Nothing I can do about that, but see post 15. I also found this on my first attempt, so it's not obscure info. Go to the page to read the backgroung--the man quoted is specifically named as one of those whose paper was turned over. That the names change all the time should tell you something's fishy:
http://urbanlegends.about.com/library/weekly/aa110399b.htm
There's no disputing that Jane Fonda toured North Vietnam, propagandized on behalf of the communists, and participated in an orchestrated "press conference" with American POWs in 1972. There's no denying that she defamed POWs by whitewashing the Viet Cong's treatment of them and later calling them liars when they spoke out.
But how true are the further allegations in these email rumors?
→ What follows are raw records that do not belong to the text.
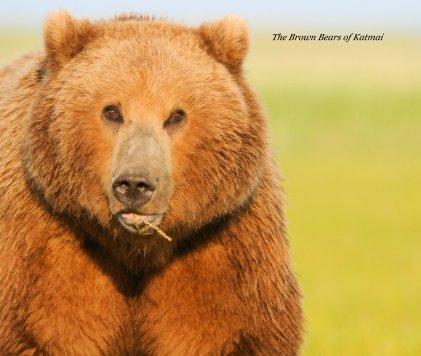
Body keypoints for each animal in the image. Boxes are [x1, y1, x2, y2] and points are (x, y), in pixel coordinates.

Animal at [0, 11, 302, 356]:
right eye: (112, 111)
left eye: (176, 115)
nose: (134, 183)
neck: (136, 250)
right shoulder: (42, 248)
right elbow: (41, 331)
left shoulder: (224, 247)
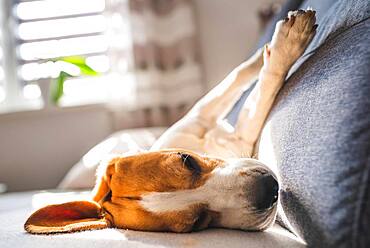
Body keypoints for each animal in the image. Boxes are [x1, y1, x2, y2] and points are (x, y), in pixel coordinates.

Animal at [24, 9, 316, 234]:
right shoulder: (243, 134)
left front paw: (277, 44)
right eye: (197, 223)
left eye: (186, 160)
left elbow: (238, 74)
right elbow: (263, 92)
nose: (269, 190)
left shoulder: (200, 114)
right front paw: (285, 50)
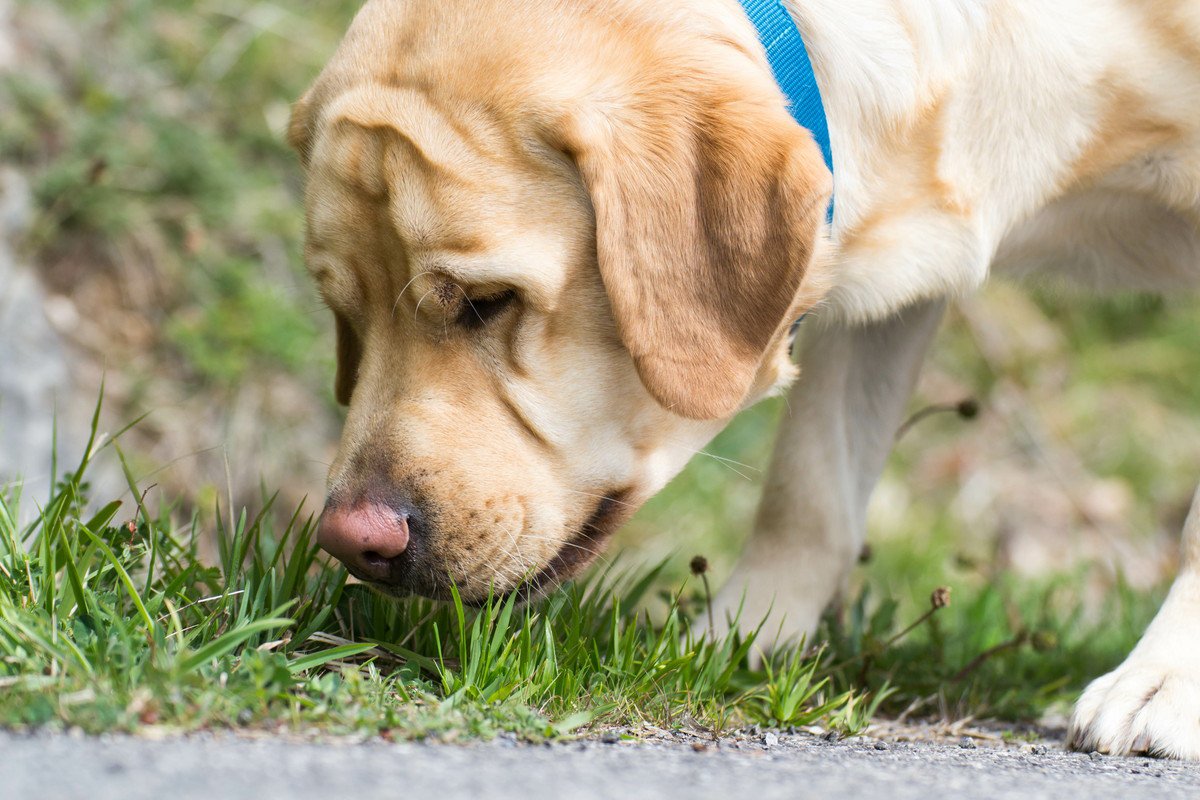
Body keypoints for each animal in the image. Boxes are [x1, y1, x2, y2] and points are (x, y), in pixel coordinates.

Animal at [290, 0, 1200, 762]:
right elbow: (810, 490)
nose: (351, 541)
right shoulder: (881, 293)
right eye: (345, 314)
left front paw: (1168, 684)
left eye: (486, 302)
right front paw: (735, 642)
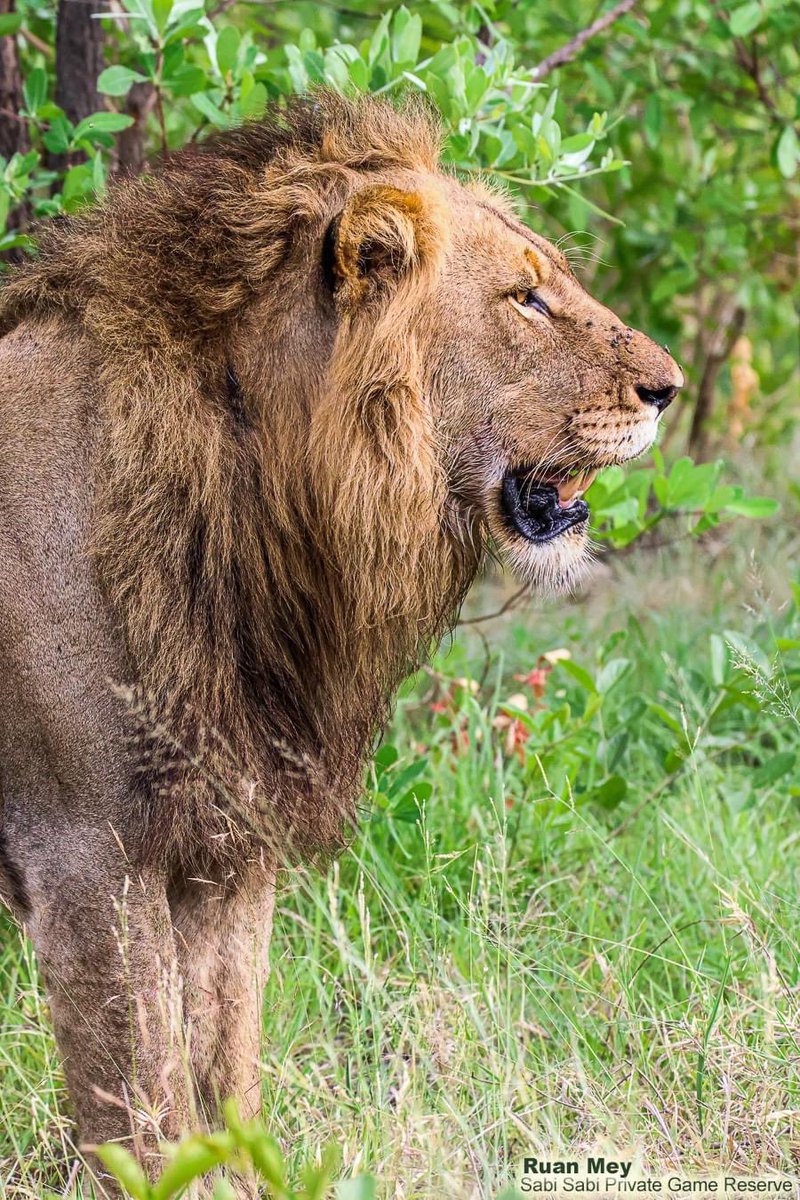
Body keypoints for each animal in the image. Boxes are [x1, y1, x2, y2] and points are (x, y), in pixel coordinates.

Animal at [0, 91, 681, 1190]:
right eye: (525, 301)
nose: (669, 388)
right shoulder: (84, 856)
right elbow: (141, 1118)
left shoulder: (225, 843)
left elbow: (222, 1072)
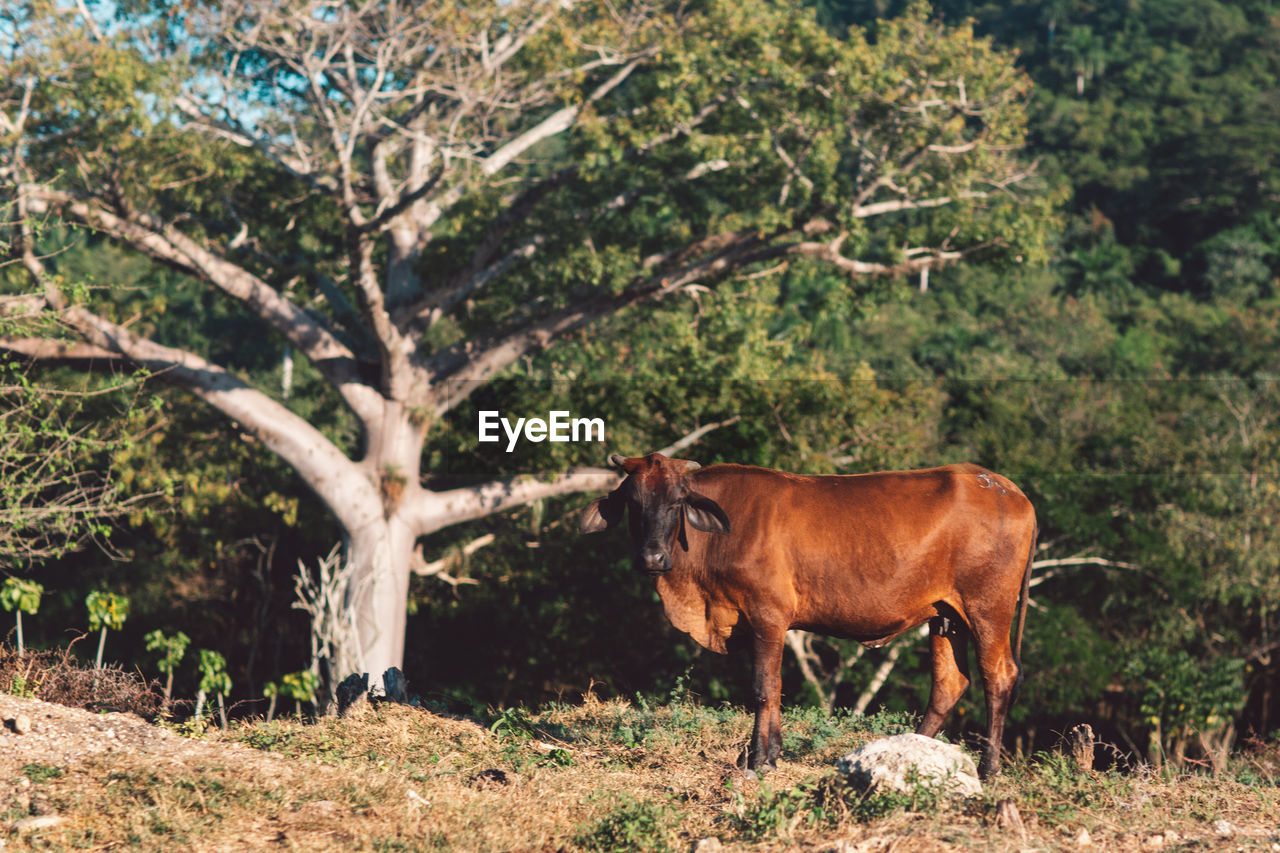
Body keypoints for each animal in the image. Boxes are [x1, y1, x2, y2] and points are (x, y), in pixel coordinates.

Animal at [586, 450, 1034, 778]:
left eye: (677, 501)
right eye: (632, 502)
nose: (651, 558)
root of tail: (1008, 489)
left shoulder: (767, 614)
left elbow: (764, 687)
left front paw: (758, 760)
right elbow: (773, 687)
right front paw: (768, 754)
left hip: (987, 608)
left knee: (998, 676)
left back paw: (989, 768)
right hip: (945, 616)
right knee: (948, 683)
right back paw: (910, 752)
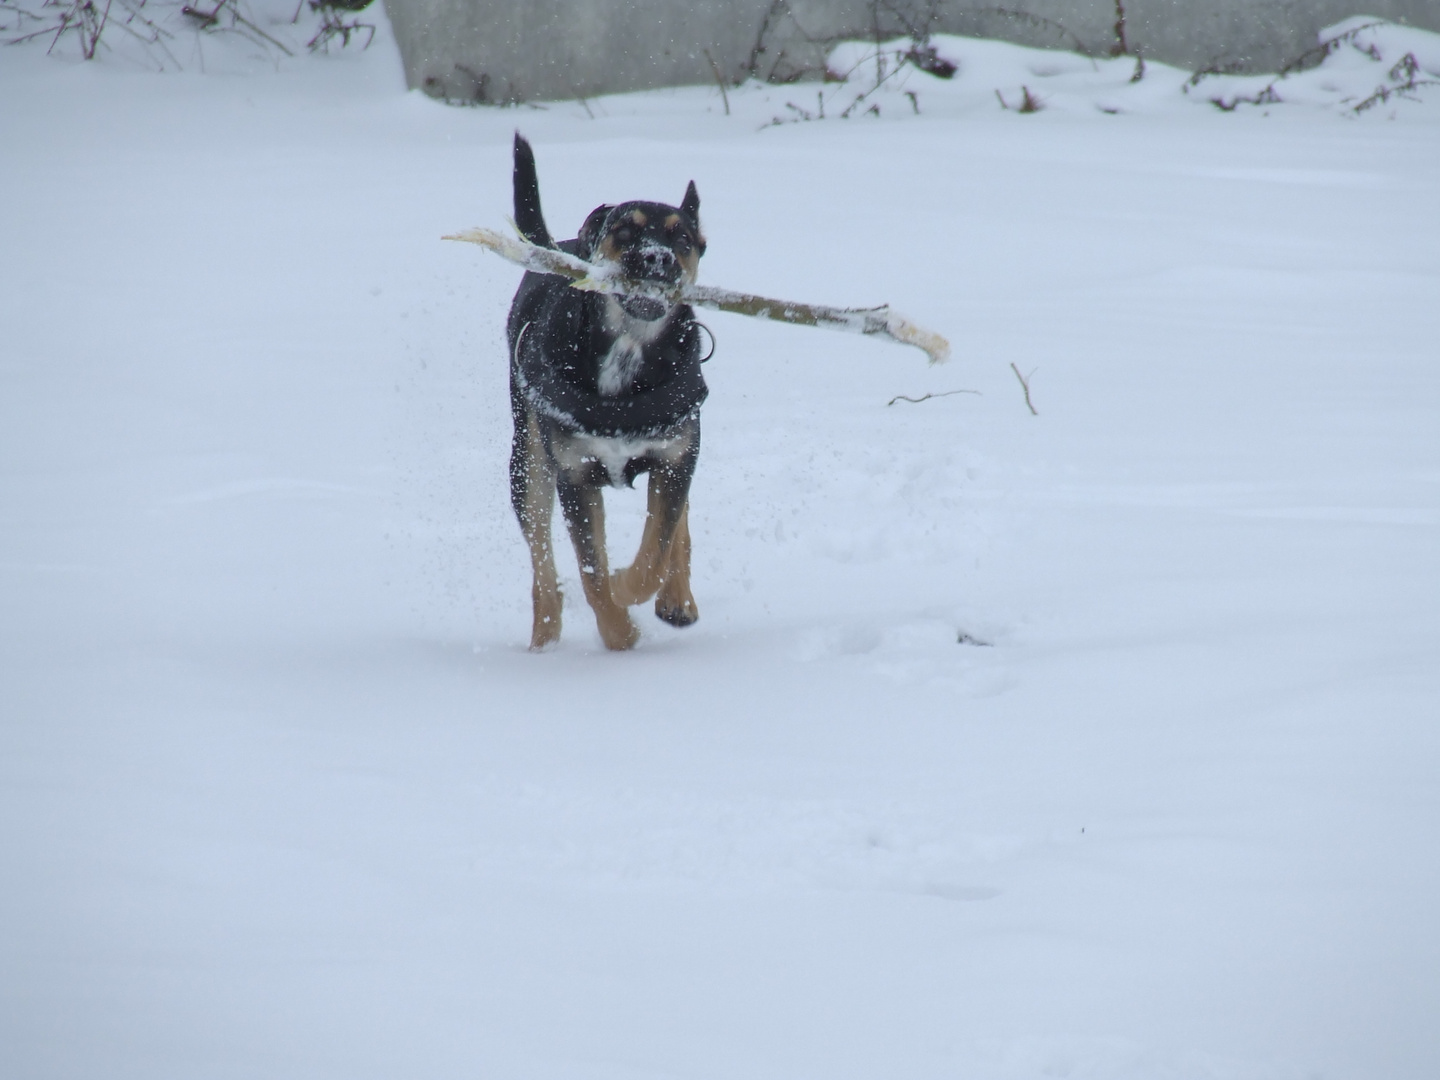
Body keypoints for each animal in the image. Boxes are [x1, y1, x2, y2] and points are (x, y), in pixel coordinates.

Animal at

Let's examine their veracity point by point, beginning with the most serious:
Claim: Fonda betrayed POWs by turning over slips of paper they gave her to their captors. POWs were beaten and died as a result.
Status: FALSE. "It's a figment of somebody's imagination," says Ret. Col. Larry Carrigan, whom I reached by phone at his home in Arizona. Carrigan, who was shot down over North Vietnam in 1967, says he has no idea why this story was attributed to him. "I never met Jane Fonda," he told me. It goes without saying he never handed her a secret message.
He said he did see Jane Fonda once while he was a POW on film. The occasion was a night when Carrigan and the other 80 or so men he was interned with were called out into the prison courtyard "the first time we'd been outside under the stars in 5 or 6 years." As the men stood there wondering what was in store for them, a movie projector began whirring behind them. Their captors were showing them footage of Fonda's 1972 visit to Hanoi.
It really doesn't matter. Jane Fonda assured the world that our guys were being treated according to the Rules of War when in fact they were being beaten, tortured and killed. She should have been put in chains.